Guihéneuc P
Laboratoire des explorations fonctionnelles, CHU-Hôtel Dieu, Nantes.
Nephrologie. 1997;18(5):165-73.
Described at the end of the 19th century, investigated from the development of dialysis since 1960, peripheral neuropathy occurs almost constantly in patients with a pre-dialytic renal failure. Clinical signs are mainly sensory ones Severe nerve deficiencies are rarely found. Electrophysiological techniques are performed to quantify the demyelinating and axonal lesions, to verify the long term adequacy of dialysis, and to observe improvement after kidney transplantation.

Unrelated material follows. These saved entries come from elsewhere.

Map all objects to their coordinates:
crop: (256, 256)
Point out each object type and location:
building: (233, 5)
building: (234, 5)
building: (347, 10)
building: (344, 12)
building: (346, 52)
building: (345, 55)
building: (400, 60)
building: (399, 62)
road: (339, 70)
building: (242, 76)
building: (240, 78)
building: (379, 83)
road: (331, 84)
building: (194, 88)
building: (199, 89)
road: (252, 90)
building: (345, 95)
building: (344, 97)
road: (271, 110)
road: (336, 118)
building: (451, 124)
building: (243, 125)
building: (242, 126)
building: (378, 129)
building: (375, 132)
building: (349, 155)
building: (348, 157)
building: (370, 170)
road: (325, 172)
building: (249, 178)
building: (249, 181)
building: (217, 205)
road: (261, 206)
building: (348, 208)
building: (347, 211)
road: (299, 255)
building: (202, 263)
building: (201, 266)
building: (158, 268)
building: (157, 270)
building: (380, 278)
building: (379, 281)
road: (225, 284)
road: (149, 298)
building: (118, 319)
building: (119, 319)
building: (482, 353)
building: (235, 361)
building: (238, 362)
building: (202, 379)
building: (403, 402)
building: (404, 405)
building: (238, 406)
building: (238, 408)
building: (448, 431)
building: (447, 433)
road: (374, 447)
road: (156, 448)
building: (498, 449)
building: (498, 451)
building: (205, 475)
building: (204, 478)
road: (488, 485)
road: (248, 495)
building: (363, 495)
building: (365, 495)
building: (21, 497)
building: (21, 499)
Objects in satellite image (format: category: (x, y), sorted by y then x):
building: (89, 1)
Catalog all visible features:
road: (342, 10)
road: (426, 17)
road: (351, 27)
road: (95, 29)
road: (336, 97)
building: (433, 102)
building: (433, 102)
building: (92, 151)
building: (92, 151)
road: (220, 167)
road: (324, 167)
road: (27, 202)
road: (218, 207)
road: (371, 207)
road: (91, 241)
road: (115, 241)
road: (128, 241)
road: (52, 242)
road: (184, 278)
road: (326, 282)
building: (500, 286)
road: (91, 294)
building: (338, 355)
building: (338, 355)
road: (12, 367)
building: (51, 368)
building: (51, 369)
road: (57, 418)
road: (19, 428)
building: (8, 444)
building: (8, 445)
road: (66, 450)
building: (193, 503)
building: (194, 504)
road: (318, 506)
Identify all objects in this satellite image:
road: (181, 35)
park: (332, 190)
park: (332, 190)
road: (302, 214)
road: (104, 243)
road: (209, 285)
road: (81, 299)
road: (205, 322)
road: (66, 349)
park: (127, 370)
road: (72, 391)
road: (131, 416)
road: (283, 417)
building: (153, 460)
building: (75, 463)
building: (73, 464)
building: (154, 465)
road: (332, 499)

Diabetes and vascular lesions can induce important axonal damage. Nerve entrapments (Median nerve in the carpal tunnel) are frequent and may worsen in a few months. Factors involved in the development of peripheral neuropathy in uremic patients remain partly unknown.
外周神经病变在19世纪末被描述,自1960年透析技术发展以来受到研究,几乎所有透析前肾衰竭患者都会出现外周神经病变。临床症状主要为感觉症状,严重的神经功能缺陷很少见。采用电生理技术来量化脱髓鞘和轴突损伤,验证透析的长期充分性,并观察肾移植后的改善情况。糖尿病和血管病变可导致严重的轴突损伤。神经卡压(腕管综合征中的正中神经)很常见,可能在几个月内恶化。尿毒症患者外周神经病变的发病因素仍部分不明。